───── INPUT MATERIAL ─────
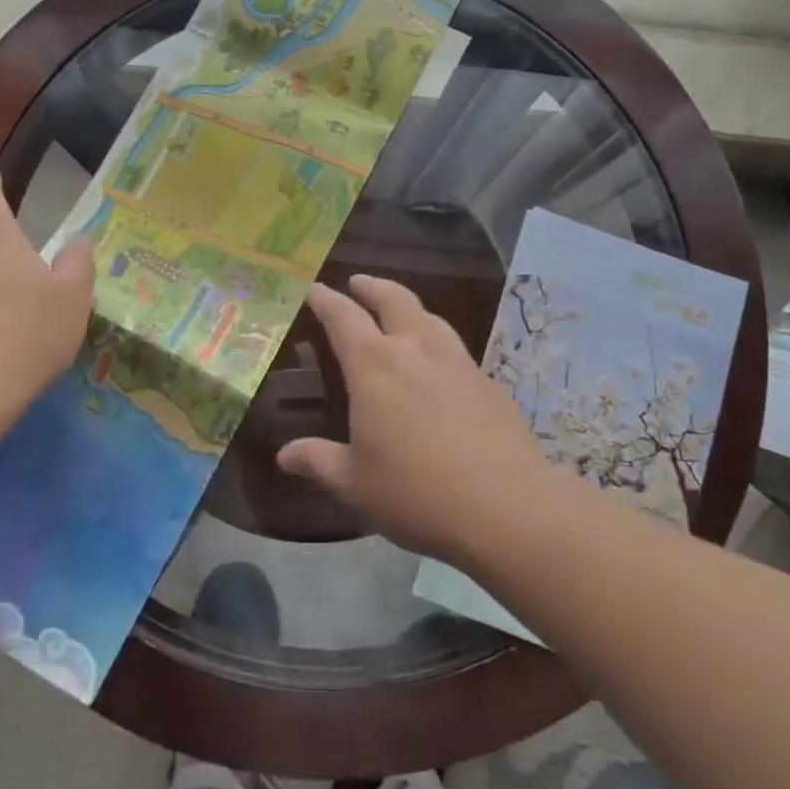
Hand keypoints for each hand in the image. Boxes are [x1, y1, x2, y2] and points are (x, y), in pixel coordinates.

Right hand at [276, 276, 549, 563]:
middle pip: (394, 299)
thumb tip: (284, 456)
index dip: (326, 300)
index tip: (314, 288)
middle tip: (358, 282)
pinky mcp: (488, 382)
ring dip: (409, 307)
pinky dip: (437, 340)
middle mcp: (416, 351)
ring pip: (430, 317)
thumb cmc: (415, 492)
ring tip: (400, 312)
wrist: (505, 506)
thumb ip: (318, 461)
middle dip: (373, 287)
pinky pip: (455, 347)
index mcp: (375, 366)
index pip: (343, 318)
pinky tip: (439, 364)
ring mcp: (458, 363)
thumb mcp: (355, 483)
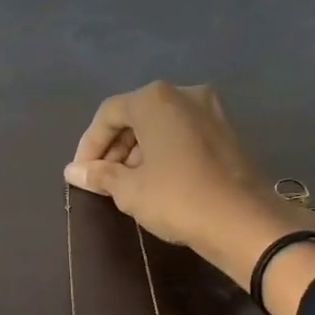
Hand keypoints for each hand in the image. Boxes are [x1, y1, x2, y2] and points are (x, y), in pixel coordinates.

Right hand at [65, 81, 314, 314]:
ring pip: (160, 125)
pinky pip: (182, 134)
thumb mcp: (129, 190)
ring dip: (138, 151)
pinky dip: (163, 152)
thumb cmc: (176, 198)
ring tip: (127, 185)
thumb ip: (99, 175)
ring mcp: (210, 110)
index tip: (81, 174)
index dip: (89, 144)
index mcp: (155, 99)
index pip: (108, 114)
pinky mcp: (226, 131)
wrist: (242, 220)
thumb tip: (72, 171)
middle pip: (136, 115)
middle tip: (102, 180)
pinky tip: (156, 181)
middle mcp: (184, 94)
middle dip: (114, 147)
─────
▶ [EXERCISE PROMPT]
Examine the records and pull out every line where the string "middle" occurs.

▶ [ANSWER BOX]
middle pip: (394, 299)
middle tip: (358, 282)
middle mcp: (416, 351)
middle dip: (373, 287)
middle pip: (136, 115)
middle tip: (102, 180)
middle mcp: (184, 94)
middle dip: (114, 147)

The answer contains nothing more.